**EXERCISE DETAILS**: Only one stretch of the data is wanted: the line containing "34: (756, 341)", the line containing "50: (607, 297)", and every line between them, copied exactly.

**DATASET ENTRIES**:
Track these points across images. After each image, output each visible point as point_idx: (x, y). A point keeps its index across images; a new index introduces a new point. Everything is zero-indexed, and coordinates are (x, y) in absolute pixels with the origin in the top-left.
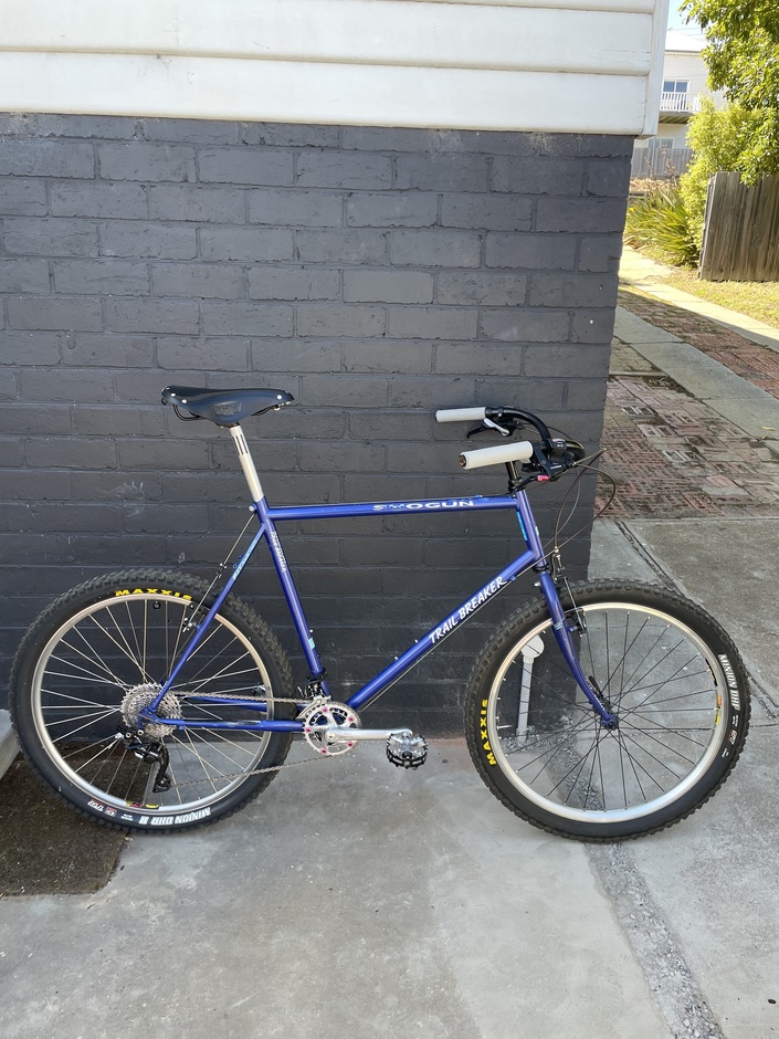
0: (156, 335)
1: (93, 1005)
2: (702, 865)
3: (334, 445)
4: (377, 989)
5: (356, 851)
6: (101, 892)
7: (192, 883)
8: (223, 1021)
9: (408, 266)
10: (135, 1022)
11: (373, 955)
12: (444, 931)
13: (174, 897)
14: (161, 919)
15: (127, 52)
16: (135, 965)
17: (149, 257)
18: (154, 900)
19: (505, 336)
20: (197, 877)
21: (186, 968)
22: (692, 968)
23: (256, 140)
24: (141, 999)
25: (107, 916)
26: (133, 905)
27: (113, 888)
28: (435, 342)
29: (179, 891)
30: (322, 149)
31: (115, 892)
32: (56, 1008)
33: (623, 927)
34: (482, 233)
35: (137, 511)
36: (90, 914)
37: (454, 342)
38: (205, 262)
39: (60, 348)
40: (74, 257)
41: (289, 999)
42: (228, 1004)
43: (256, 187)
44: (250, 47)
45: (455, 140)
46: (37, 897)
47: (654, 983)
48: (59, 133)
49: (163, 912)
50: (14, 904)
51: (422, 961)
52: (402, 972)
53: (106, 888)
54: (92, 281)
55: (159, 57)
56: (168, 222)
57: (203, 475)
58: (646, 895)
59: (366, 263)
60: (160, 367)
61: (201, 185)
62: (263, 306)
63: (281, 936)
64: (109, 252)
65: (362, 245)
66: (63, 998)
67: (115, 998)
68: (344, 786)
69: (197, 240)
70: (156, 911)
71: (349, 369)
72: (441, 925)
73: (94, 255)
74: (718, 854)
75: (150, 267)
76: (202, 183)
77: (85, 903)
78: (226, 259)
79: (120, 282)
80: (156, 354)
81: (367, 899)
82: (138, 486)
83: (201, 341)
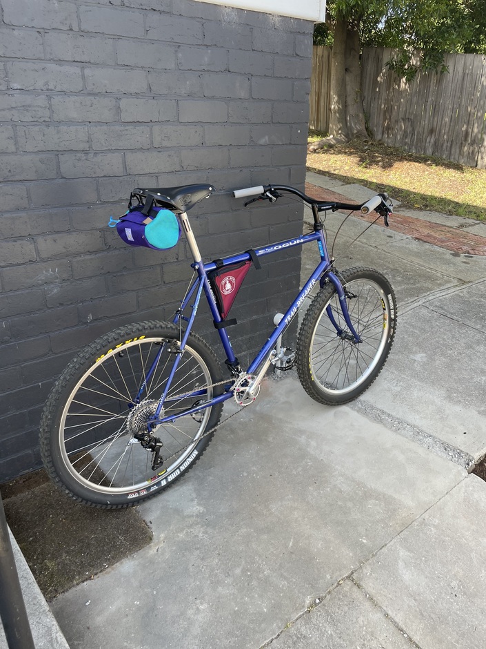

...

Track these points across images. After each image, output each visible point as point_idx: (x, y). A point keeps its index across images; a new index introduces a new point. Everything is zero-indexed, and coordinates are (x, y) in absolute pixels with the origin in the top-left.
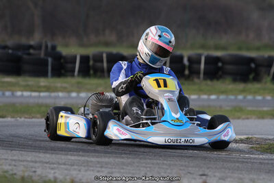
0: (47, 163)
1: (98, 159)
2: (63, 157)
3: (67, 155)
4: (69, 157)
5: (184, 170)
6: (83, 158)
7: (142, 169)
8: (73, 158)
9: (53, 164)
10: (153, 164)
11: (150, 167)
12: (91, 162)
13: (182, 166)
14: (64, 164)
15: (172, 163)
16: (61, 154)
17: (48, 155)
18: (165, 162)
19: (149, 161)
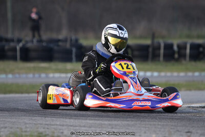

==

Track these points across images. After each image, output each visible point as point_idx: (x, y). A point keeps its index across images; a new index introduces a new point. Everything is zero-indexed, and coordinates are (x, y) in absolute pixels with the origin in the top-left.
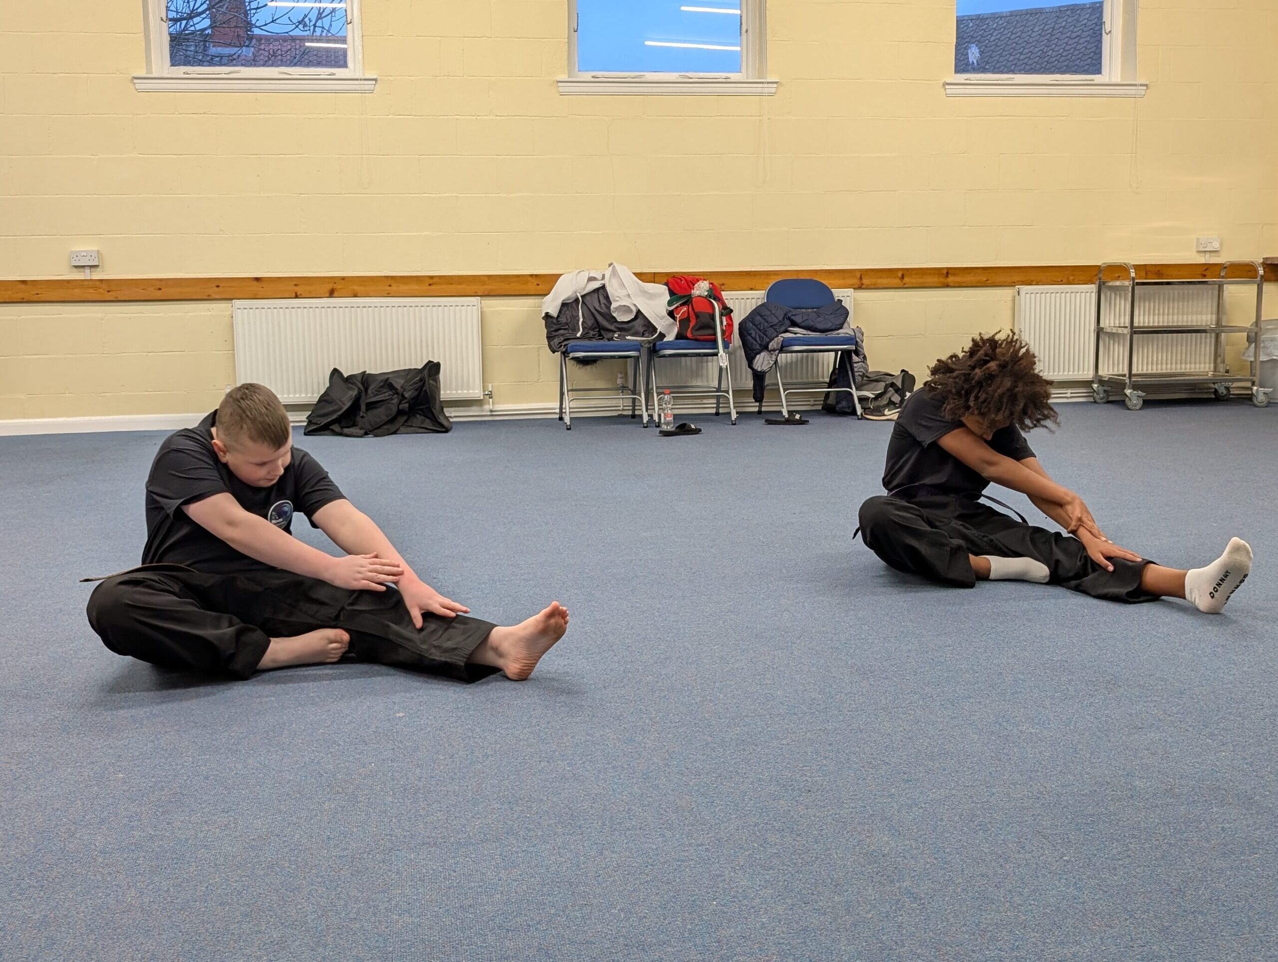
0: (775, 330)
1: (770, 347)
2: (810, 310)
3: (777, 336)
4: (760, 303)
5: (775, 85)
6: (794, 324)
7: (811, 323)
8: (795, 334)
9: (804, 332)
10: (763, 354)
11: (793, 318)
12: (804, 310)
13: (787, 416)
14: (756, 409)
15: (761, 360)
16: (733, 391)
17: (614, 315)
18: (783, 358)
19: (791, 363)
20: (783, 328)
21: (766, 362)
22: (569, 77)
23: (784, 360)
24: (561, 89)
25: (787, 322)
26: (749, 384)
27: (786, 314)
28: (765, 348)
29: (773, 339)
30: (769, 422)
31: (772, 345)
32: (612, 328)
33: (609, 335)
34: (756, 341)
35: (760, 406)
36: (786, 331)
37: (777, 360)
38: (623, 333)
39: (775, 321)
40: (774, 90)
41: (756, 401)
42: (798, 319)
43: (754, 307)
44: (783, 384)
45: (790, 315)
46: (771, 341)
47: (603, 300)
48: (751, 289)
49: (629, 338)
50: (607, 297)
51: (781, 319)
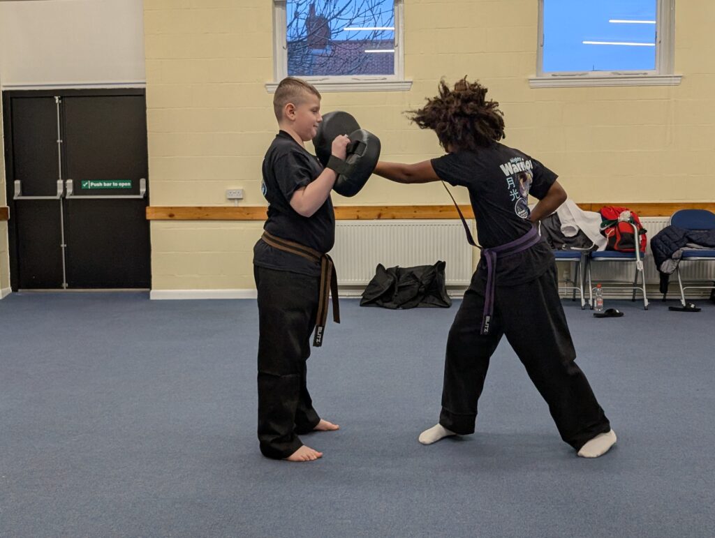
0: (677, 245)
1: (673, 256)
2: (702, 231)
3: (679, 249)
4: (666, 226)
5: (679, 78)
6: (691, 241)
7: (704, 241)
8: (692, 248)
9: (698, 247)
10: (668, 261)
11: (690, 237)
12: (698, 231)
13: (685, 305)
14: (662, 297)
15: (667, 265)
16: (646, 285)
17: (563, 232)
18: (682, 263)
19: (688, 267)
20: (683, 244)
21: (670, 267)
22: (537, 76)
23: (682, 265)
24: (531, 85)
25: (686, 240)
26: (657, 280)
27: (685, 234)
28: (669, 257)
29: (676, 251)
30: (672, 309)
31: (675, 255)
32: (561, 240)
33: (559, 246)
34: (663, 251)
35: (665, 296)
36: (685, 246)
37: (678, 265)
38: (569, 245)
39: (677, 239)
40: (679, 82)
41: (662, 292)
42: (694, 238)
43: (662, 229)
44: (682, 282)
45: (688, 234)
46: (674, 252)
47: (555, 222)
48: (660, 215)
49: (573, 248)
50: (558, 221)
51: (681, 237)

**OUTPUT FOR THIS TASK**:
34: (756, 341)
35: (760, 406)
36: (786, 331)
37: (777, 360)
38: (623, 333)
39: (775, 321)
40: (774, 90)
41: (756, 401)
42: (798, 319)
43: (754, 307)
44: (783, 384)
45: (790, 315)
46: (771, 341)
47: (603, 300)
48: (751, 289)
49: (629, 338)
50: (607, 297)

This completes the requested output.